With PackIt’s freezable lunch bag, you’ll never again have to jam ice packs around your meal-prepped containers—as long as you remember to pop the bag in the freezer the night before you’re planning to use it. The walls are insulated with a freezing gel that will refrigerate your food until you’re ready for lunch. It zips closed to keep the cold in, collapses for easy storage, and includes a plastic buckle on the top so you can easily clip it to your backpack or bag.
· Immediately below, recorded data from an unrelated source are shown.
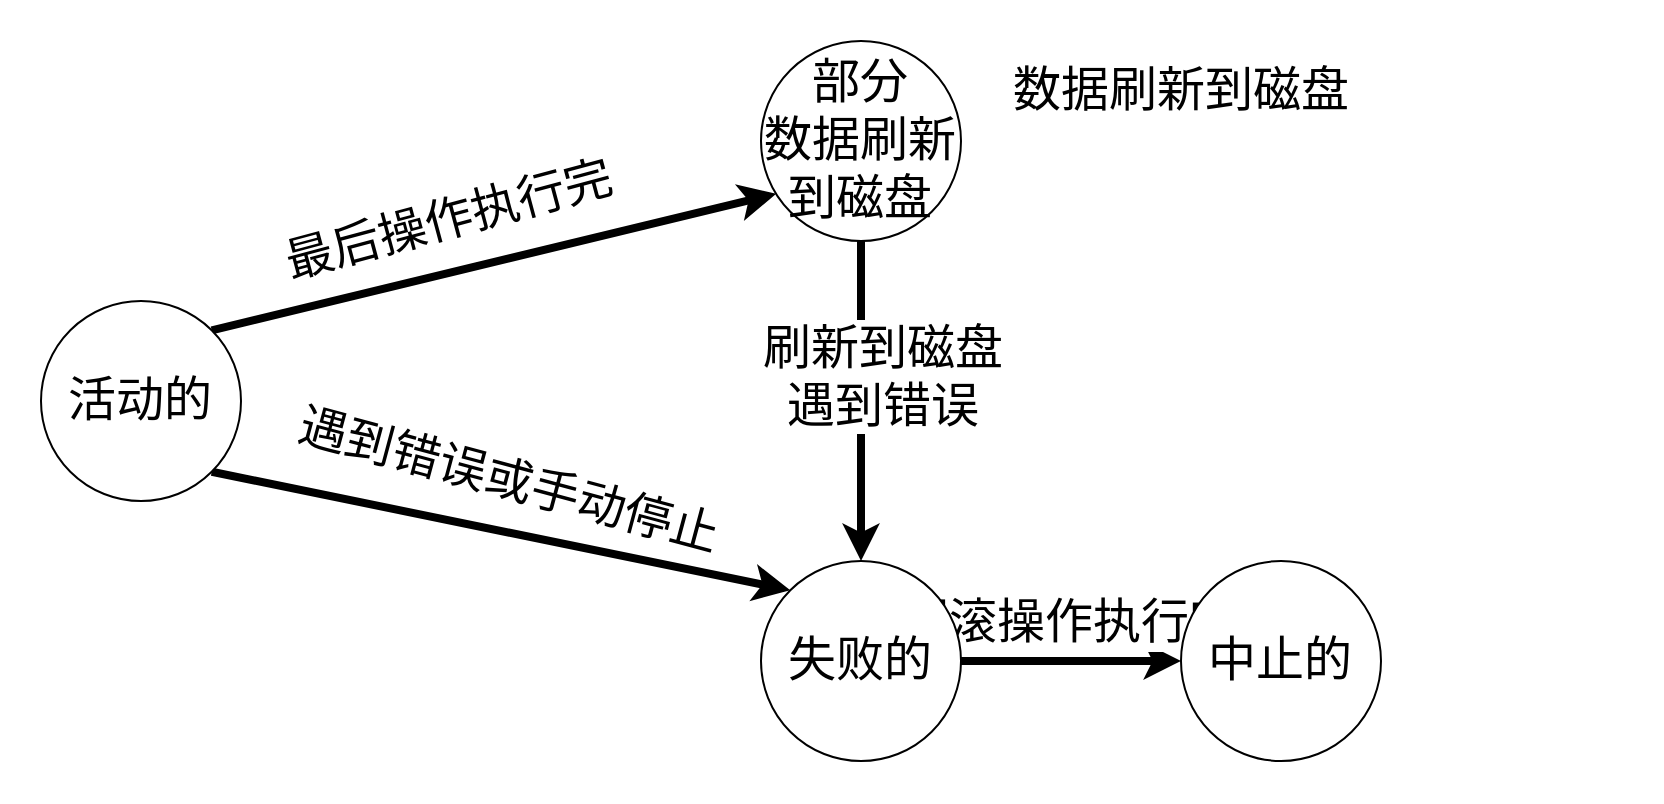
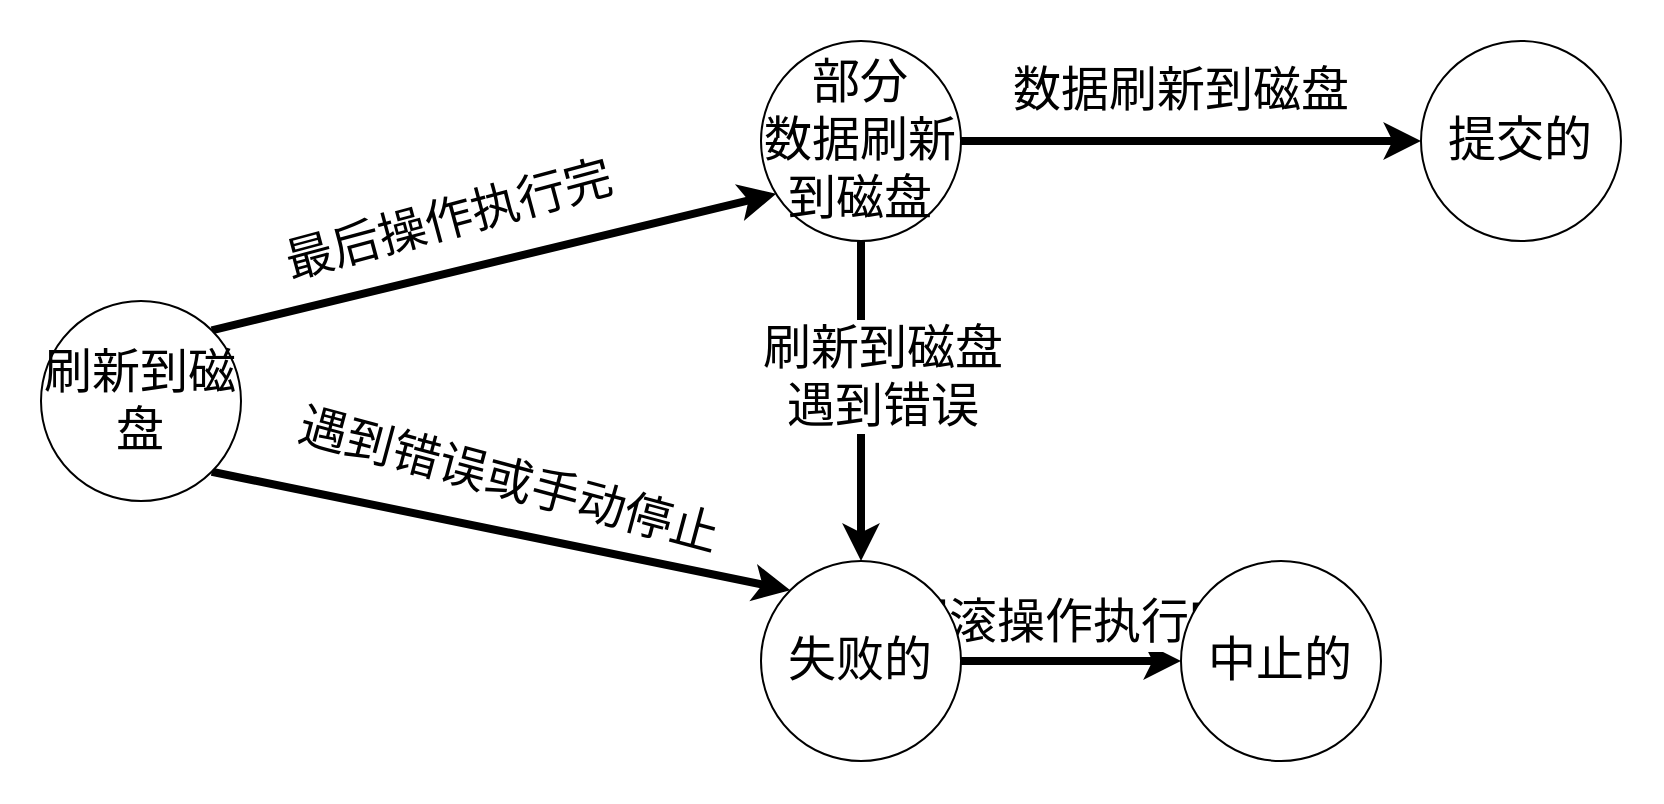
  <mxCell id="0" />
  <mxCell id="1" parent="0" />
+ <mxCell id="2" style="edgeStyle=none;html=1;entryX=0;entryY=0.5;entryDx=0;entryDy=0;fontSize=24;strokeWidth=4;" edge="1" parent="1" source="5" target="14"><mxGeometry relative="1" as="geometry" /></mxCell>
  <mxCell id="3" style="edgeStyle=none;html=1;exitX=0.5;exitY=1;exitDx=0;exitDy=0;entryX=0.5;entryY=0;entryDx=0;entryDy=0;fontSize=24;strokeWidth=4;" edge="1" parent="1" source="5" target="13"><mxGeometry relative="1" as="geometry" /></mxCell>
  <mxCell id="4" value="刷新到磁盘&lt;br&gt;遇到错误" style="edgeLabel;html=1;align=center;verticalAlign=middle;resizable=0;points=[];fontSize=24;" vertex="1" connectable="0" parent="3"><mxGeometry x="-0.263" y="-2" relative="1" as="geometry"><mxPoint x="12" y="8" as="offset" /></mxGeometry></mxCell>
  <mxCell id="5" value="&lt;font style=&quot;font-size: 24px&quot;&gt;部分&lt;br&gt;数据刷新到磁盘&lt;br&gt;&lt;/font&gt;" style="ellipse;whiteSpace=wrap;html=1;aspect=fixed;" vertex="1" parent="1"><mxGeometry x="380" y="20" width="100" height="100" as="geometry" /></mxCell>
  <mxCell id="6" style="edgeStyle=none;html=1;exitX=1;exitY=0;exitDx=0;exitDy=0;entryX=0.076;entryY=0.764;entryDx=0;entryDy=0;entryPerimeter=0;fontSize=24;strokeWidth=4;" edge="1" parent="1" source="10" target="5"><mxGeometry relative="1" as="geometry" /></mxCell>
  <mxCell id="7" value="最后操作执行完" style="edgeLabel;html=1;align=center;verticalAlign=middle;resizable=0;points=[];fontSize=24;rotation=-15;" vertex="1" connectable="0" parent="6"><mxGeometry x="-0.24" y="3" relative="1" as="geometry"><mxPoint x="12" y="-26" as="offset" /></mxGeometry></mxCell>
  <mxCell id="8" style="edgeStyle=none;html=1;exitX=1;exitY=1;exitDx=0;exitDy=0;entryX=0;entryY=0;entryDx=0;entryDy=0;fontSize=24;strokeWidth=4;" edge="1" parent="1" source="10" target="13"><mxGeometry relative="1" as="geometry" /></mxCell>
  <mxCell id="9" value="遇到错误或手动停止" style="edgeLabel;html=1;align=center;verticalAlign=middle;resizable=0;points=[];fontSize=24;rotation=15;" vertex="1" connectable="0" parent="8"><mxGeometry x="-0.288" relative="1" as="geometry"><mxPoint x="45" y="-17" as="offset" /></mxGeometry></mxCell>
- <mxCell id="10" value="&lt;font style=&quot;font-size: 24px&quot;&gt;活动的&lt;br&gt;&lt;/font&gt;" style="ellipse;whiteSpace=wrap;html=1;aspect=fixed;" vertex="1" parent="1"><mxGeometry x="20" y="150" width="100" height="100" as="geometry" /></mxCell>
+ <mxCell id="10" value="&lt;font style=&quot;font-size: 24px&quot;&gt;刷新到磁盘&lt;br&gt;&lt;/font&gt;" style="ellipse;whiteSpace=wrap;html=1;aspect=fixed;" vertex="1" parent="1"><mxGeometry x="20" y="150" width="100" height="100" as="geometry" /></mxCell>
  <mxCell id="11" style="edgeStyle=none;html=1;entryX=0;entryY=0.5;entryDx=0;entryDy=0;fontSize=24;strokeWidth=4;" edge="1" parent="1" source="13" target="15"><mxGeometry relative="1" as="geometry" /></mxCell>
  <mxCell id="12" value="回滚操作执行完" style="edgeLabel;html=1;align=center;verticalAlign=middle;resizable=0;points=[];fontSize=24;" vertex="1" connectable="0" parent="11"><mxGeometry x="-0.166" y="4" relative="1" as="geometry"><mxPoint x="7" y="-16" as="offset" /></mxGeometry></mxCell>
  <mxCell id="13" value="&lt;font style=&quot;font-size: 24px&quot;&gt;失败的&lt;br&gt;&lt;/font&gt;" style="ellipse;whiteSpace=wrap;html=1;aspect=fixed;" vertex="1" parent="1"><mxGeometry x="380" y="280" width="100" height="100" as="geometry" /></mxCell>
+ <mxCell id="14" value="&lt;font style=&quot;font-size: 24px&quot;&gt;提交的&lt;br&gt;&lt;/font&gt;" style="ellipse;whiteSpace=wrap;html=1;aspect=fixed;" vertex="1" parent="1"><mxGeometry x="710" y="20" width="100" height="100" as="geometry" /></mxCell>
  <mxCell id="15" value="&lt;font style=&quot;font-size: 24px&quot;&gt;中止的&lt;br&gt;&lt;/font&gt;" style="ellipse;whiteSpace=wrap;html=1;aspect=fixed;" vertex="1" parent="1"><mxGeometry x="590" y="280" width="100" height="100" as="geometry" /></mxCell>
  <mxCell id="16" value="数据刷新到磁盘" style="text;html=1;align=center;verticalAlign=middle;resizable=0;points=[];autosize=1;strokeColor=none;fillColor=none;fontSize=24;" vertex="1" parent="1"><mxGeometry x="500" y="30" width="180" height="30" as="geometry" /></mxCell>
It also comes in a lively assortment of designs like cartoon cats, unicorns, mermaids, and cherries (and, of course, many more traditional patterns like polka dots, stripes, and camouflage).

Buy it: Amazon

11. Magnetic Dry-Erase Board; $15-$54

magnetic dry-erase board
Amazon

Whether you need to leave chore-related messages on the fridge for your roommates or homework-related messages for yourself in your locker, Yuc has a magnetic dry-erase board in every size for every situation. The smallest is 12 inches by 8 inches, the largest is 29 inches by 21 inches, and there are even weekly and monthly options so you can see your schedule at eye level. The boards are stain- and wrinkle-resistant, and each comes with a rectangular magnetic eraser, plus five different-colored fine-tipped markers whose caps also double as magnetic erasers.

Buy it: Amazon

12. SnackSack Subscription Box; $25/month

SnackSack Subscription
Amazon

Since getting back into the swing of school is always busy and exhausting, it’s easy to forgo a commitment to healthy eating and instead reach for the nearest bag of Doritos to keep you going. The SnackSack subscription box will help you make sure that doesn’t happen (too often). Each month, you’ll receive a package with 11 to 14 carefully curated, deliciously satisfying healthy snacks like bars, cookies, chips, nuts, seeds, sweets, and popcorn to support you through every all-nighter and last-minute group project—and there are vegan and gluten-free options, too.